Given the shortage of beds, said al Abdallah, the gravely wounded were often being discharged within a few days of surgery, or even less. “But you can’t send them back to the refugee camps like this, because post operation care is sometimes more important than the operation itself,” he insisted. It’s possible, he said, “that many deaths have already resulted from this kind of neglect, from people being kicked out of the hospital early, from not getting the proper care.”

An FSA fighter, most of his left leg missing, hobbled across the flat on a pair of crutches. He had been injured in Hama, al Abdallah explained, and then brought to Antakya. Doctors at a local hospital treated the man’s other wounds but failed to look after his damaged knee. It was only when al Abdallah arranged for his patient to undergo surgery in Istanbul that specialists there realized that gangrene had begun to spread inside the leg. “They had to amputate,” he said, pointing at what was left of the limb. “If they had only treated him earlier, he would have kept it.”

Along with a number of Syrian medics scattered across Turkey’s border provinces, al Abdallah has taken matters into his own hands, converting his flat into a temporary clinic for FSA rebels. (“I have anywhere from one to ten patients staying here,” he said.) Others, including a Syrian-American woman who left her home in Cincinnati to join the relief effort, have recently gone a step further, transforming a girls’ dormitory in Reyhanli into a rehab facility. Yet while the exiles are able to provide care for some of the rebels, there simply isn’t enough room for everyone. As a result, many fighters are forced to look for refuge in safe houses near the border, where conditions range from inadequate to woeful.

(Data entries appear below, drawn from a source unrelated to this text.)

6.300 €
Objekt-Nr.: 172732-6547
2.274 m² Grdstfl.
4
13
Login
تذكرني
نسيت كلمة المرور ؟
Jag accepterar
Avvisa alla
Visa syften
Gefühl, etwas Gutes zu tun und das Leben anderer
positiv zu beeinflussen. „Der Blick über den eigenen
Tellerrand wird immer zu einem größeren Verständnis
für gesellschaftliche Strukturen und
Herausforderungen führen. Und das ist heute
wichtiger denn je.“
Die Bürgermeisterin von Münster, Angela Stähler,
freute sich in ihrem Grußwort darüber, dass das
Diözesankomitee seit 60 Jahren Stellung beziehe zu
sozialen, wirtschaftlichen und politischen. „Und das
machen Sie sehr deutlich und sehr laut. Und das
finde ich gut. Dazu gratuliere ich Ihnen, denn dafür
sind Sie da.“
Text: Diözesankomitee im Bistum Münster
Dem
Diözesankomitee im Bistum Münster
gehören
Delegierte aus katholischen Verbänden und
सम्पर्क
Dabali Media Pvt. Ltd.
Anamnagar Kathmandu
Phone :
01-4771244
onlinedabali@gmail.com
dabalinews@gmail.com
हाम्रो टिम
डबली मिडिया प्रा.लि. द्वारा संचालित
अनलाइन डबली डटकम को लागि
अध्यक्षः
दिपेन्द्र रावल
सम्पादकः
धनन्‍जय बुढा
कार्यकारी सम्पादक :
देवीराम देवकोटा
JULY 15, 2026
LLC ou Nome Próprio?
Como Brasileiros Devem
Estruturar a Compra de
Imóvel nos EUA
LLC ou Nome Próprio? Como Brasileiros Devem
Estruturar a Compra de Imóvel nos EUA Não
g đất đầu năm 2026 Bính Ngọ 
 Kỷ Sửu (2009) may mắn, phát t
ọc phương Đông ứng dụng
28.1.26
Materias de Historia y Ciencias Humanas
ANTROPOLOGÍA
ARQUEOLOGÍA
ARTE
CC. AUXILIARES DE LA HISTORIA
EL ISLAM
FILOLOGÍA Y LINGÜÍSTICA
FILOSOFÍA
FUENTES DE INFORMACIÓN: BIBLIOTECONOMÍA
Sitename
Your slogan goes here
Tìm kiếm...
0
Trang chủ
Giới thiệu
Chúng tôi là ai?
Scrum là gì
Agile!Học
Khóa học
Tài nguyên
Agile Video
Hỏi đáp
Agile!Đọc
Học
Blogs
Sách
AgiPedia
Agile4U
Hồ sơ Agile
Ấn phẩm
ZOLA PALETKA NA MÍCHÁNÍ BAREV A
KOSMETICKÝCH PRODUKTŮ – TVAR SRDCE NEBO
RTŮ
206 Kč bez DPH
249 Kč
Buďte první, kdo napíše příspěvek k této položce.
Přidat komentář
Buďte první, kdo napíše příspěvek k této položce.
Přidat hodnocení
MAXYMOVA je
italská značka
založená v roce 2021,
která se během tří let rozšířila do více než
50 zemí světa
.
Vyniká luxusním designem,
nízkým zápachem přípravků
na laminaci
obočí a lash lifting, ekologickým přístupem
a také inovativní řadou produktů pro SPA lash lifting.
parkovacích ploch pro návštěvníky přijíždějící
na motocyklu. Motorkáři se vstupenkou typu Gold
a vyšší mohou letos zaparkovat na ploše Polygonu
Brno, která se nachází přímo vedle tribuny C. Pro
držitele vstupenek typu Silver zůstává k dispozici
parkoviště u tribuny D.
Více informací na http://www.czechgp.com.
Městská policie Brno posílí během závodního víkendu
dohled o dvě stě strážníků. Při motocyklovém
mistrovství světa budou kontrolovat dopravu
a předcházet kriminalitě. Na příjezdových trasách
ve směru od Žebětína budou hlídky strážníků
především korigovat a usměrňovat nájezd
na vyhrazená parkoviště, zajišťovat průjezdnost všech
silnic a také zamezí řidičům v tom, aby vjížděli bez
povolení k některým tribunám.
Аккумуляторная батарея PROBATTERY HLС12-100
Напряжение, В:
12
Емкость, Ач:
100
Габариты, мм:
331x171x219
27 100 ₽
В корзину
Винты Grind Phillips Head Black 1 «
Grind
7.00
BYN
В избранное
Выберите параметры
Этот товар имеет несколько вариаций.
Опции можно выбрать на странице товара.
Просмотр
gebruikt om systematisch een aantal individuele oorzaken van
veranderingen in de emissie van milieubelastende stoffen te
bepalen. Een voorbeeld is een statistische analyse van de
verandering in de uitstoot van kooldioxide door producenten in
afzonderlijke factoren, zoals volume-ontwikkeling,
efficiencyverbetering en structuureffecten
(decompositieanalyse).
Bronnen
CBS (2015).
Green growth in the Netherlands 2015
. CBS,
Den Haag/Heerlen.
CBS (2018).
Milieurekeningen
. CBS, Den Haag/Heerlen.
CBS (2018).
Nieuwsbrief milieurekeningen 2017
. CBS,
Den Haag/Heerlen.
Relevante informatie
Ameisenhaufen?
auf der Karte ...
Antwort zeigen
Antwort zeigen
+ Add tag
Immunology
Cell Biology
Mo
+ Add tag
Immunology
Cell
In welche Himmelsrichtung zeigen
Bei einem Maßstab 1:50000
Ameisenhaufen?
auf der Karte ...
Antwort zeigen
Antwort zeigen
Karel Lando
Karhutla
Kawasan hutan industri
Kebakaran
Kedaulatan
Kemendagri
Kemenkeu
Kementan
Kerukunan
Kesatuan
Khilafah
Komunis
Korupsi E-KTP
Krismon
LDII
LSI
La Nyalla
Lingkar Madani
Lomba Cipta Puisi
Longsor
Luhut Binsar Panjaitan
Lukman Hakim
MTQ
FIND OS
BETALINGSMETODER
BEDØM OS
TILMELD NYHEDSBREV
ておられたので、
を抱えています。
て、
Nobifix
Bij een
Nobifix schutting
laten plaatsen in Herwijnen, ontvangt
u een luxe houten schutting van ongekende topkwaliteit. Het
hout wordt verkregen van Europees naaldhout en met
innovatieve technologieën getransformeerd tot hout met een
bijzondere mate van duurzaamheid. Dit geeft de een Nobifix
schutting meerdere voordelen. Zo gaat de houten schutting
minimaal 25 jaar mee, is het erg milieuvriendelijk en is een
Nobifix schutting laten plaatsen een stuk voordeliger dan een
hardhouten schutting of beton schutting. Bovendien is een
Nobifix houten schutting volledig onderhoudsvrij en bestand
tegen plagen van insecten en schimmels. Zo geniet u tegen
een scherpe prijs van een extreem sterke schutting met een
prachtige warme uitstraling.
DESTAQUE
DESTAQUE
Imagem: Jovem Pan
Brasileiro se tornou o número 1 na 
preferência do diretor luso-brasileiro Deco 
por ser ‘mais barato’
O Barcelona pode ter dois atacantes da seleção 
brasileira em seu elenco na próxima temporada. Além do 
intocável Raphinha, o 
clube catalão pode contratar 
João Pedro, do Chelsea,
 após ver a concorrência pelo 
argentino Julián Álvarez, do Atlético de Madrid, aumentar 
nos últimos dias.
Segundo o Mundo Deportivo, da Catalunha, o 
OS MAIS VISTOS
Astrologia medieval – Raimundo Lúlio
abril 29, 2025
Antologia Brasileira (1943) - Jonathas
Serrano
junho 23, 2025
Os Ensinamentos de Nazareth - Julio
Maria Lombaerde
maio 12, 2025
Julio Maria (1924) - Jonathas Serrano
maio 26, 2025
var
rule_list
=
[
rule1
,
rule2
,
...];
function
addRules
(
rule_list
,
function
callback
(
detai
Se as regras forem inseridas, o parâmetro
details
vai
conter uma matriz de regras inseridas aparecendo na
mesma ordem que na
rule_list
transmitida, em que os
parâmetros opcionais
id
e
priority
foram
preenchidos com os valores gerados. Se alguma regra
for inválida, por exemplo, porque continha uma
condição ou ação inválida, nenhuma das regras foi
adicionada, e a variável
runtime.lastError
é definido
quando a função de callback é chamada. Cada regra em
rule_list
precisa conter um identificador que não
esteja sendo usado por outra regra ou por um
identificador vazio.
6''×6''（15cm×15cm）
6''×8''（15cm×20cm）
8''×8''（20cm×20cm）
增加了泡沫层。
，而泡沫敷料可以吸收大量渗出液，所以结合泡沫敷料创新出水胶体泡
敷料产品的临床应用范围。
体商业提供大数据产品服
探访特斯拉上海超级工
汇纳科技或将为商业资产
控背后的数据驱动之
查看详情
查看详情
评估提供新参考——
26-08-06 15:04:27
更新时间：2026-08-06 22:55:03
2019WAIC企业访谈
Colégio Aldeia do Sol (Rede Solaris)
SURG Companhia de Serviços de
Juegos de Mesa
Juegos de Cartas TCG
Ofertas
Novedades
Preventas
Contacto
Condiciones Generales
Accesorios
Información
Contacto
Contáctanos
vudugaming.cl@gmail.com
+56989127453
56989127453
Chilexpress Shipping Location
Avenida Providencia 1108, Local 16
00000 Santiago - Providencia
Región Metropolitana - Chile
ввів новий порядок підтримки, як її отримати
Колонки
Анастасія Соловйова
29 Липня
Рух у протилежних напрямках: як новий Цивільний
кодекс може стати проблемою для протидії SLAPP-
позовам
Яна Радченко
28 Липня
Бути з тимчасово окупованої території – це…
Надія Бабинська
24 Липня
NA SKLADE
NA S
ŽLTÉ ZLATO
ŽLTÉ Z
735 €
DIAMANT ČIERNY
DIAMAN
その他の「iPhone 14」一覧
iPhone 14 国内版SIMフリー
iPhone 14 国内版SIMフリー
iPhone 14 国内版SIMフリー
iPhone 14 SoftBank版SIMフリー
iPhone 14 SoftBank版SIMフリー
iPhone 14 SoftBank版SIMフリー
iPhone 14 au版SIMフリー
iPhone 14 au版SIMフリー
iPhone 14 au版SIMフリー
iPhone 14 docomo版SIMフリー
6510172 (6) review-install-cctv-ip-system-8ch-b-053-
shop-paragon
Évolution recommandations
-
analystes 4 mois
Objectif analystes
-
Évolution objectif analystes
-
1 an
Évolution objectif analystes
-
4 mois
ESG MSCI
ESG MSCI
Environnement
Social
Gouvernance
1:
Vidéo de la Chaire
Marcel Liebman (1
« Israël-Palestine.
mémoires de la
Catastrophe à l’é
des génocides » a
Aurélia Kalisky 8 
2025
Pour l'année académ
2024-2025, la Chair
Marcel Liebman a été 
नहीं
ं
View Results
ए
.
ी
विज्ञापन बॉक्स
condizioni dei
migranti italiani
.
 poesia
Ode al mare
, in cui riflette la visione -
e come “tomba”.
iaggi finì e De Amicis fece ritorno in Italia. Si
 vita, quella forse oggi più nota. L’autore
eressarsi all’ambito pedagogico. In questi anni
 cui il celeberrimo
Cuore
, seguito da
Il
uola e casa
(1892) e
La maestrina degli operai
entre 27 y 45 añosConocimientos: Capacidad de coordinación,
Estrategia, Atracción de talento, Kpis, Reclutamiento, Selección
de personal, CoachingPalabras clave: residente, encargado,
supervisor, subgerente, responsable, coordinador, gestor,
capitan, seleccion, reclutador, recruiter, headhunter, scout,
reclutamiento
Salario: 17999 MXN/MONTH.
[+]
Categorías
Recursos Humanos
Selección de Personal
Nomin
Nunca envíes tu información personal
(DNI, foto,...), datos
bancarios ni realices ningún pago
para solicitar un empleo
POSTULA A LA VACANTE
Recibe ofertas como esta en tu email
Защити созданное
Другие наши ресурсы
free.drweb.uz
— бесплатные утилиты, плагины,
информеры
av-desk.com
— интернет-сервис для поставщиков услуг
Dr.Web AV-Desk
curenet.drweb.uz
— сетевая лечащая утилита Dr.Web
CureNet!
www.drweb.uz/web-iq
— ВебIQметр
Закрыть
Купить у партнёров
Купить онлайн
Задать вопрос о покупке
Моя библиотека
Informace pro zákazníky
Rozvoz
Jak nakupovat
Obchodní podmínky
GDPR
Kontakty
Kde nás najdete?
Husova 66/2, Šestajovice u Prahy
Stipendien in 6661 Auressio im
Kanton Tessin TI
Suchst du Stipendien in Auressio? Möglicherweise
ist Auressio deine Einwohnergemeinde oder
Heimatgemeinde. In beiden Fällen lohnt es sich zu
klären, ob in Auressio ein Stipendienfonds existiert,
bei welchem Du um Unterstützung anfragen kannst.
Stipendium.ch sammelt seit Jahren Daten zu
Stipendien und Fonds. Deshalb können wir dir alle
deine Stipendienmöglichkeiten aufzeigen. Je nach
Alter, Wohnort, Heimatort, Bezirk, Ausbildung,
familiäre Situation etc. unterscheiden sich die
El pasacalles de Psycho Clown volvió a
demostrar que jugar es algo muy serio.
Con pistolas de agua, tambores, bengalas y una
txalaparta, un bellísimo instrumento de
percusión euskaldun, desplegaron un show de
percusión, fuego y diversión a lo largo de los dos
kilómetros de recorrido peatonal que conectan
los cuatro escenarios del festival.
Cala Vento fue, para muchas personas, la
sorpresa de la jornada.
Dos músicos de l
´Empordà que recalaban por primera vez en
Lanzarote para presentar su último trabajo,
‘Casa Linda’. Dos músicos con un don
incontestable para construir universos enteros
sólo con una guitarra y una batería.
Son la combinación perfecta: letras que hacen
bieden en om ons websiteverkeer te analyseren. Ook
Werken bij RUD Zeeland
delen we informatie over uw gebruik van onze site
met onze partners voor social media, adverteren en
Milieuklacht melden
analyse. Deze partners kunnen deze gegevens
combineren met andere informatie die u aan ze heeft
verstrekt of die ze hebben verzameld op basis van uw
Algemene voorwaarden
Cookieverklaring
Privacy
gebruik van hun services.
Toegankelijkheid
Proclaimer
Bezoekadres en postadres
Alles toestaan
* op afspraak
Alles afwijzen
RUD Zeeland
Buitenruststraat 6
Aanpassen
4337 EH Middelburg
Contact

In one of these, an apartment on the outskirts of Reyhanli, I tiptoed my way through groups of wounded men sprawled out across a carpeted floor, often sleeping more than a dozen to a room. “Usually we have between 30 and 50 people in the flat, sometimes even up to 100,” Abdullah Nakami, a Bosnian war veteran, said, showing me around. One of the men told me he had had his knee smashed in with rifle butts by members of a pro-Assad militia; another exposed a calf shredded by shrapnel. “They get treated in 30 minutes,” Nakami said, “and then they get kicked out of the hospitals because the doctors tell them there’s no space.”

Emad Hassan Khalid, 36, shares a 150-foot room with seven other men—his body, almost all skin and bones, stretched out atop a heap of pillows and a thin, worn out mattress. “We were sitting in my courtyard, the whole family, when the shell fell,” Khalid recalled, the words, barely audible, dribbling out onto his thick, black beard. By the time he came to, he said, his five children, wife, and five brothers were all dead. Khalid himself was left paralyzed from the waist down. He has been lying here for five months.

The day before, Abdullah Nakami told me, there’d been a breakthrough. A few of the men had picked up Khalid and helped him stand up. With their help, he was apparently able to take two short steps. They had all celebrated, Nakami said, and laughed like children. 

Piotr Zalewski is a freelance writer based in Istanbul.